Did you know that the gaming industry is larger in revenue than the film industry? I didn’t… And the audience for games is 40% female. This panel included two CS faculty members (Diane Pozefsky from UNC Chapel Hill and Tiffany Barnes from UNC Charlotte) and two professionals in the industry (Colleen McCreary and Lauren Paone from Electronic Arts).
Game development is particularly interesting for women, I think, because of the breadth of challenges and the diversity of folks that you work with. As a researcher, I was particularly excited by hearing Tiffany Barnes from UNC Charlotte talking about all of the areas relevant to gaming. It got me thinking about gaming as both a teaching tool, as well as a really important application in my own research area (ubiquitous computing). Location based games, games that use the computing infrastructure (graffiti based walls, etc), and computer games that are integrated into the physical world are really gaining ground.
Using game development in the curriculum can expose students to some of the hardest problems in Computer Science:
Software engineering… Need effective team process to get this system working. Hard problems!
Game structure and flow, FUN — Need rapid prototyping process to make sure it’s actually fun.
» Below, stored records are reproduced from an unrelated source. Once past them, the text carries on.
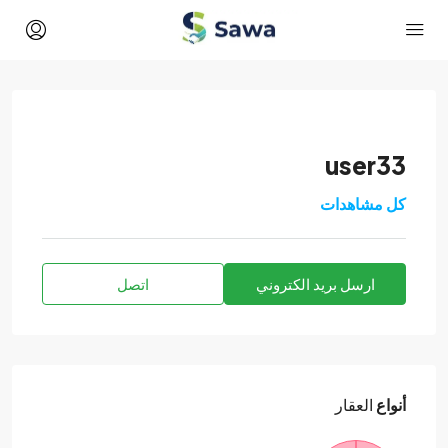
user33
كل مشاهدات
ارسل بريد الكتروني
اتصل
أنواع
العقار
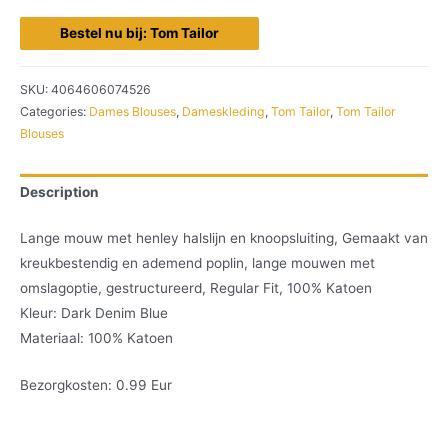
Bestel nu bij: Tom Tailor
SKU:
4064606074526
Categories:
Dames Blouses
,
Dameskleding
,
Tom Tailor
,
Tom Tailor
Blouses
Description
Lange mouw met henley halslijn en knoopsluiting, Gemaakt van
kreukbestendig en ademend poplin, lange mouwen met
omslagoptie, gestructureerd, Regular Fit, 100% Katoen
Kleur: Dark Denim Blue
Materiaal: 100% Katoen
Bezorgkosten: 0.99 Eur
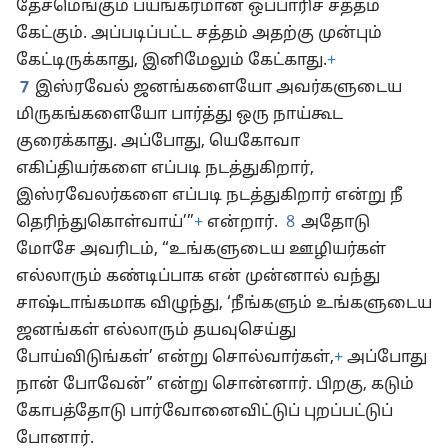
தேசமெங்கும் பயங்கரமான ஒப்பாரிச் சத்தம்
கேட்கும். அப்படிப்பட்ட சத்தம் அதற்கு முன்பும்
கேட்டிருக்காது, இனிமேலும் கேட்காது.
+
7
இஸ்ரவேல் ஜனங்களையோ அவர்களுடைய
மிருகங்களையோ பார்த்து ஒரு நாய்கூட
குரைக்காது. அப்போது, யெகோவா
எகிப்தியர்களை எப்படி நடத்துகிறார்,
இஸ்ரவேலர்களை எப்படி நடத்துகிறார் என்று நீ
தெரிந்துகொள்வாய்’”
+
என்றார்.
8
அதோடு
மோசே அவரிடம், “உங்களுடைய ஊழியர்கள்
எல்லாரும் கண்டிப்பாக என் முன்னால் வந்து
சாஷ்டாங்கமாக விழுந்து, ‘நீங்களும் உங்களுடைய
ஜனங்கள் எல்லாரும் தயவுசெய்து
போய்விடுங்கள்’ என்று சொல்வார்கள்,
+
அப்போது
நான் போவேன்” என்று சொன்னார். பிறகு, கடும்
கோபத்தோடு பார்வோனைவிட்டுப் புறப்பட்டுப்
போனார்.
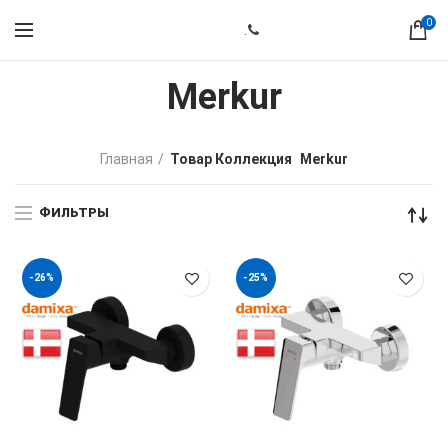
0
.
Merkur
Главная
Товар Коллекция
Merkur
ФИЛЬТРЫ
-26%
-25%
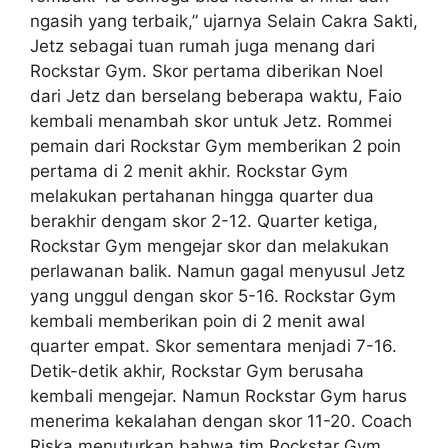
ngasih yang terbaik,” ujarnya Selain Cakra Sakti,
Jetz sebagai tuan rumah juga menang dari
Rockstar Gym. Skor pertama diberikan Noel
dari Jetz dan berselang beberapa waktu, Faio
kembali menambah skor untuk Jetz. Rommei
pemain dari Rockstar Gym memberikan 2 poin
pertama di 2 menit akhir. Rockstar Gym
melakukan pertahanan hingga quarter dua
berakhir dengam skor 2-12. Quarter ketiga,
Rockstar Gym mengejar skor dan melakukan
perlawanan balik. Namun gagal menyusul Jetz
yang unggul dengan skor 5-16. Rockstar Gym
kembali memberikan poin di 2 menit awal
quarter empat. Skor sementara menjadi 7-16.
Detik-detik akhir, Rockstar Gym berusaha
kembali mengejar. Namun Rockstar Gym harus
menerima kekalahan dengan skor 11-20. Coach
Riska menuturkan bahwa tim Rockstar Gym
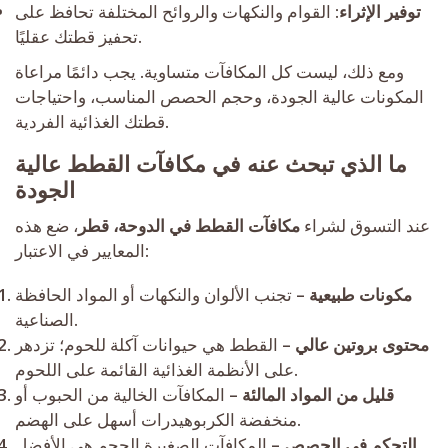
توفير الإثراء
: القوام والنكهات والروائح المختلفة تحافظ على
تحفيز قطتك عقليًا.
ومع ذلك، ليست كل المكافآت متساوية. يجب دائمًا مراعاة
المكونات عالية الجودة، وحجم الحصص المناسب، واحتياجات
قطتك الغذائية الفردية.
ما الذي تبحث عنه في مكافآت القطط عالية
الجودة
عند التسوق لشراء
مكافآت القطط في الدوحة، قطر
، ضع هذه
المعايير في الاعتبار:
مكونات طبيعية
– تجنب الألوان والنكهات أو المواد الحافظة
الصناعية.
محتوى بروتين عالي
– القطط هي حيوانات آكلة للحوم؛ تزدهر
على الأنظمة الغذائية القائمة على اللحوم.
قليل من المواد المالئة
– المكافآت الخالية من الحبوب أو
منخفضة الكربوهيدرات أسهل على الهضم.
التحكم في الحصص
– المكافآت الصغيرة الحجم هي الأفضل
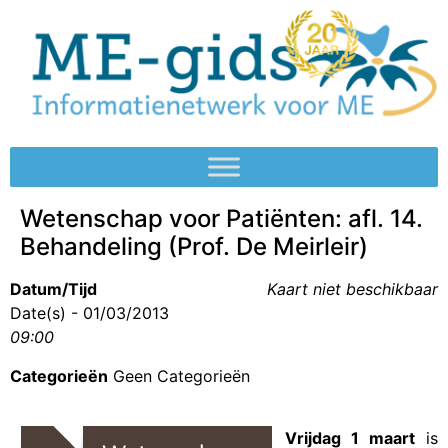
Wetenschap voor Patiënten: afl. 14.
Behandeling (Prof. De Meirleir)
Datum/Tijd
Kaart niet beschikbaar
Date(s) - 01/03/2013
09:00
Categorieën
Geen Categorieën
Vrijdag 1 maart
is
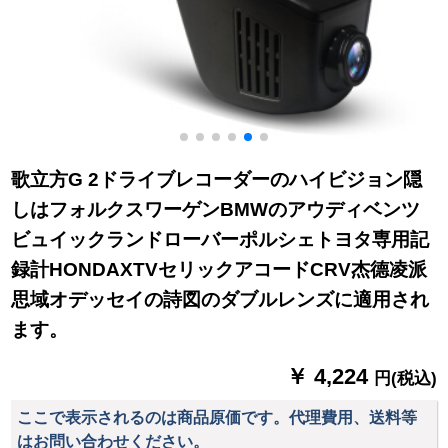
歌立方G 2ドライブレコーダーのハイビジョン隠
しはフォルクスワーゲンBMWのアウディベンツ
ビュイックランドローバーポルシェトヨタ専用記
録計HONDAXTVセリックアコードCRV杰德凌派
思域オデッセイの詩図のダブルレンズに適用され
ます。
￥ 4,224
円(税込)
ここで表示されるのは商品原価です。代理費用、送料等
はお問い合わせください。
Graphic design, HCI — More realistic looks, lots of research already, and continuing
Graphics, Animation, Physics, Audio — more and more focus in these areas now
Programming Languages — Underlying code in C/C++ but designers will use scripting languages (need C/C++ memory management)
Data Structure, Architecture — Multiple cores, parallelism!
Networks, Game AI — Multiplayer games popular, Game AI is still not very good
I also think that using games as a motivation for teaching software development BEYOND just Java could help bring C/C++ back as a large part of the curriculum.